I told the doctor that I felt miserable for a lot of every month, that I found it hard to stop crying, that I got depressed, that we argued because of it, that it had been going on for years, and that it lasted two weeks now.
“That’s half your life,” he said. “You don’t have to live like that.”
He told me that I needed to go and see a doctor when I got back to Dublin, who would probably put me on the pill. The other option might be to have babies, he said. I laughed. When I could barely look after myself, that did not seem like an option.
I was lucky, though, that this kindly, older GP who’d just met me saw I was struggling.
It can be challenging to diagnose severe PMS or PMDD, said Shirley McQuade, Medical Director at Dublin Well Women Centre.

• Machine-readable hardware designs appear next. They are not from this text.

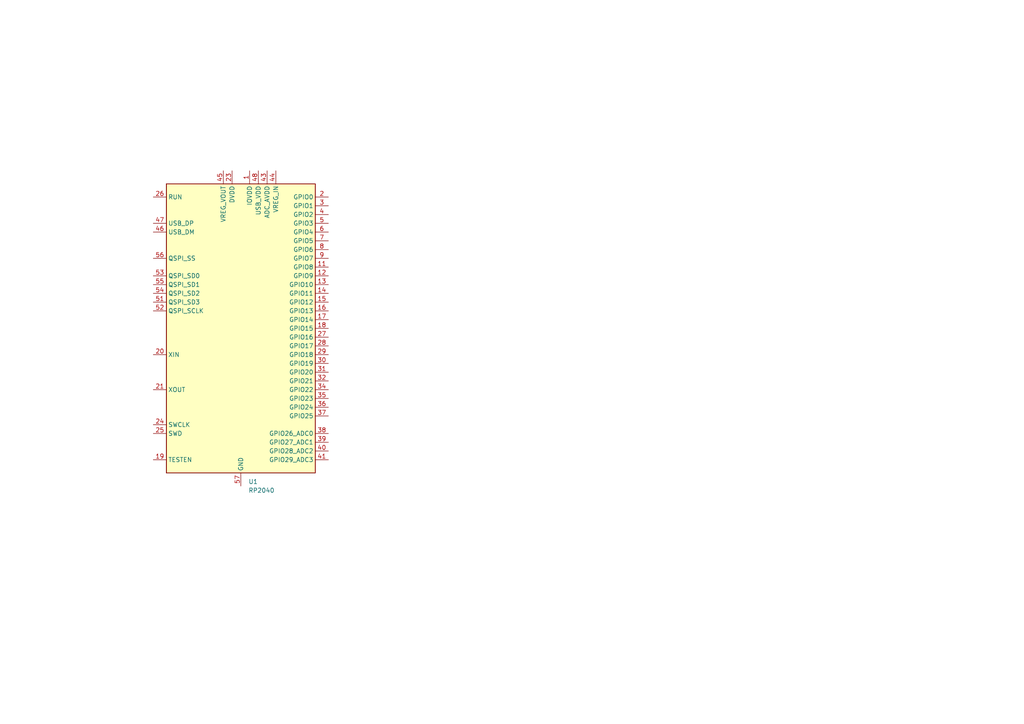
<source format=kicad_sch>
(kicad_sch
	(version 20231120)
	(generator "eeschema")
	(generator_version "8.0")
	(uuid "00799033-309c-413a-90af-bec8af2d644c")
	(paper "A4")
	
	(symbol
		(lib_id "MCU_RaspberryPi:RP2040")
		(at 69.85 95.25 0)
		(unit 1)
		(exclude_from_sim no)
		(in_bom yes)
		(on_board yes)
		(dnp no)
		(fields_autoplaced yes)
		(uuid "f5297534-b441-4615-87ad-6c683879d620")
		(property "Reference" "U1"
			(at 72.0441 139.7 0)
			(effects
				(font
					(size 1.27 1.27)
				)
				(justify left)
			)
		)
		(property "Value" "RP2040"
			(at 72.0441 142.24 0)
			(effects
				(font
					(size 1.27 1.27)
				)
				(justify left)
			)
		)
		(property "Footprint" "Package_DFN_QFN:QFN-56-1EP_7x7mm_P0.4mm_EP3.2x3.2mm"
			(at 69.85 95.25 0)
			(effects
				(font
					(size 1.27 1.27)
				)
				(hide yes)
			)
		)
		(property "Datasheet" "https://datasheets.raspberrypi.com/rp2040/rp2040-datasheet.pdf"
			(at 69.85 95.25 0)
			(effects
				(font
					(size 1.27 1.27)
				)
				(hide yes)
			)
		)
		(property "Description" "A microcontroller by Raspberry Pi"
			(at 69.85 95.25 0)
			(effects
				(font
					(size 1.27 1.27)
				)
				(hide yes)
			)
		)
		(pin "1"
			(uuid "a7f68768-c56d-4dc4-82fe-bf194fd081af")
		)
		(pin "30"
			(uuid "9ed0ff8f-04cf-4184-b226-fa6992d9711c")
		)
		(pin "31"
			(uuid "42409ae9-db34-4829-b228-88e70139b9af")
		)
		(pin "32"
			(uuid "20d3c7f8-0153-4b8e-a696-11445ed52173")
		)
		(pin "33"
			(uuid "a2e275e4-18be-47a4-866f-ae021d75da10")
		)
		(pin "34"
			(uuid "caa01d14-ead9-424b-a99a-951fd59bf9c7")
		)
		(pin "35"
			(uuid "5cf47f8e-689e-4e87-8468-b425037a3e61")
		)
		(pin "10"
			(uuid "c9f4a262-f038-45ec-ba44-6fd50d8214b2")
		)
		(pin "11"
			(uuid "3bc5bf26-0406-47e7-8ee2-4868b0201d21")
		)
		(pin "12"
			(uuid "0569d125-e24a-4ebc-869d-9421e141a98a")
		)
		(pin "13"
			(uuid "c26a0264-b621-48dd-8281-386fdbc581ca")
		)
		(pin "14"
			(uuid "ddf13956-3ddc-4b97-badd-e7702526aeae")
		)
		(pin "15"
			(uuid "946e4524-2e01-4b15-9e39-2e2ecd446d09")
		)
		(pin "16"
			(uuid "1308d77c-3ba8-490e-a5e6-998f29d2f426")
		)
		(pin "17"
			(uuid "8493cc83-733e-4978-a33e-c831e6dd3744")
		)
		(pin "18"
			(uuid "a57559b5-6ccf-4141-9cd0-31ac0547c59b")
		)
		(pin "19"
			(uuid "98152544-8efb-4601-bf85-8a684d9ea3ee")
		)
		(pin "2"
			(uuid "43878e07-0471-4a95-a348-087bf09759d7")
		)
		(pin "20"
			(uuid "7c32df8d-910e-49e4-8967-4edfe14e7d3d")
		)
		(pin "21"
			(uuid "33779dc7-cc95-4eb7-a454-e7d900b7c126")
		)
		(pin "22"
			(uuid "366be23f-e7b8-4e5c-b95c-e647d6140650")
		)
		(pin "23"
			(uuid "66480dd8-49f2-4ab5-87f7-c96fd9186e1c")
		)
		(pin "24"
			(uuid "1153a735-b5c4-447e-aeca-e0ef01344a2e")
		)
		(pin "25"
			(uuid "cb1ff780-9f00-4927-87ca-198bd25a1436")
		)
		(pin "26"
			(uuid "db97ffad-f8f8-464c-81e8-9e26941c35ff")
		)
		(pin "27"
			(uuid "b32240b2-ab35-4d4e-83e8-42c87e51a73d")
		)
		(pin "28"
			(uuid "c46093ec-43f3-4029-904a-d6190c39249b")
		)
		(pin "29"
			(uuid "f7dbcb95-463b-42df-8c28-3ca1c4957505")
		)
		(pin "3"
			(uuid "82a2cec4-94b3-4f2f-83e0-0585469a3e3a")
		)
		(pin "36"
			(uuid "d7c34a82-7d54-4d5c-b0c0-32e110ae7583")
		)
		(pin "37"
			(uuid "f2be35ad-b436-4bbf-89f3-c2917fc64d67")
		)
		(pin "38"
			(uuid "ff028e76-25db-4a27-bf2b-35b0f172ad87")
		)
		(pin "39"
			(uuid "cd871bb2-0061-40e1-89f1-3a591b2a98dc")
		)
		(pin "4"
			(uuid "baec3d12-c07f-4cd3-939b-a225fddafb56")
		)
		(pin "40"
			(uuid "fb8e433f-feae-48ea-918a-2618a1b6e797")
		)
		(pin "41"
			(uuid "9fffb806-204e-4e23-beef-283b32282a37")
		)
		(pin "42"
			(uuid "0dac0991-8273-4702-b8e2-91d24df2bad9")
		)
		(pin "43"
			(uuid "24cae153-d0c7-4d7e-8dec-10e54a8cc26a")
		)
		(pin "44"
			(uuid "147b4dc9-473f-4f5d-a007-97e7500bce0f")
		)
		(pin "45"
			(uuid "a4cd4311-4fa5-4008-9a75-9bb0484b12b4")
		)
		(pin "46"
			(uuid "a7934e1c-a46f-4a05-b656-4cde805cc5eb")
		)
		(pin "47"
			(uuid "8313453b-40d0-436c-902a-83d3b15b7550")
		)
		(pin "48"
			(uuid "2f10ec18-8b61-4364-8a13-ed5c882817b2")
		)
		(pin "49"
			(uuid "c4c782fa-7ab6-4add-99f0-c078b01e2ed2")
		)
		(pin "5"
			(uuid "a7908563-6b4a-48ce-9ae5-ffa8fd639c00")
		)
		(pin "50"
			(uuid "3ccbedb9-d7a8-41c5-9488-ac4ea8e40c7f")
		)
		(pin "51"
			(uuid "f0dce704-0dc9-40de-9c8f-bae4e09ebe89")
		)
		(pin "52"
			(uuid "0a66dcd3-24d7-44fe-b813-63b3bd47b4e6")
		)
		(pin "53"
			(uuid "3710f0c3-0865-40f1-ab13-86dff7664bfa")
		)
		(pin "54"
			(uuid "00524c9f-4f3a-459c-b835-810c7c9c59c8")
		)
		(pin "55"
			(uuid "90f9c780-e463-4451-b103-70e61b1d677c")
		)
		(pin "56"
			(uuid "a66aa112-03fa-44ed-96c8-63f1a3842e2c")
		)
		(pin "57"
			(uuid "f0a6d4c4-eab8-4b28-8bb9-dbe1efb3d09f")
		)
		(pin "6"
			(uuid "498c29fc-4722-492d-8a79-deb5882b2631")
		)
		(pin "7"
			(uuid "c7e34797-ded2-40ab-9e77-2b947af215d2")
		)
		(pin "8"
			(uuid "9996e599-b263-4f38-aee8-91a9585f5aeb")
		)
		(pin "9"
			(uuid "749c4ae9-8a84-4194-b981-6322a5143d97")
		)
		(instances
			(project "SoundBox"
				(path "/00799033-309c-413a-90af-bec8af2d644c"
					(reference "U1")
					(unit 1)
				)
			)
		)
	)
	(sheet_instances
		(path "/"
			(page "1")
		)
	)
)
</source>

“It isn’t something that patients identify necessarily with their health, when we talk to them about their symptoms and how their moods are. Sometimes, they don’t realise that it is cyclical and so therefore they think that their anxiety and their low moods are more generalised that it actually is,” she said.
GPs today can be rushed too and not have time to ask all the questions that might tease out the issues that would point to a PMDD diagnosis, she said. “Sometimes, I think the diagnosis can be missed simply because the consultation time isn’t long enough.”
When I got back to Dublin, it took me a while to go and see a doctor.
I was worried about spending the money. During my bad weeks, I didn’t feel able to take that step. And then, after I got my period and felt better, I found it hard to remember how bad I’d felt.
Maybe, this time, I’d think, it won’t come back again. How can I have thought that the world was that bad? I was just tired, I’d tell myself.
Eventually, I got there though.
Doctors generally ask patients to track their moods for two months of the cycle in order to confirm a PMDD diagnosis, to make sure that symptoms occur right before menses, and ease off when the period starts.
If a diagnosis is confirmed, then the first step is often to encourage lifestyle changes. Patients might be encouraged to cut down on caffeine and sugar. They’ll be encouraged to exercise, and find time to relax with yoga or meditation.
“All of those things can be enough to make people feel better,” said McQuade.
But for those for whom that doesn’t work, there’s the option of anti-depressants or SSRIs, which have shown good results. Some women might take them daily, others for a week or a few days before they get their periods.
I wasn’t asked to do the two-week tracking. Instead, the doctor put me on Yasminelle, an oral contraceptive. I’m not entirely sure what it does, but it seems to level me out.
Sure, I get glum for a couple of days, but I don’t get the weeks of lows that used to make me crouch in a corner and try to rip out my hair. I get tired, but I can get out of bed. And I’ve worked out how to arrange my life around the tougher days.
Sometimes, I wonder why it took me a long time to realise that something wasn’t right.
A part of the problem was a hectic routine; moving countries, apartments, jobs, it made it hard to see the cycles of moods.
But another issue was that I’d never really seen myself as a girl. It hadn’t been a part of my identity.
When we’d go shopping when I was a kid, my sisters would make adults guess whether I was a boy or a girl. They usually got it wrong. I loved football and maths and hated shopping. So, when I started to get depressed, I didn’t think to look there – at periods, at girly stuff.
Dealing with all this, swinging violently back and forth for years between two versions of myself – one sharp and capable and energetic, one dull and timid and exhausted – was a hard on my confidence. Could I depend on my body, my mind anymore?
There’s been a plus side, though. When you’ve been two people, when you are two people, you believe, that bit more, in how different we all are.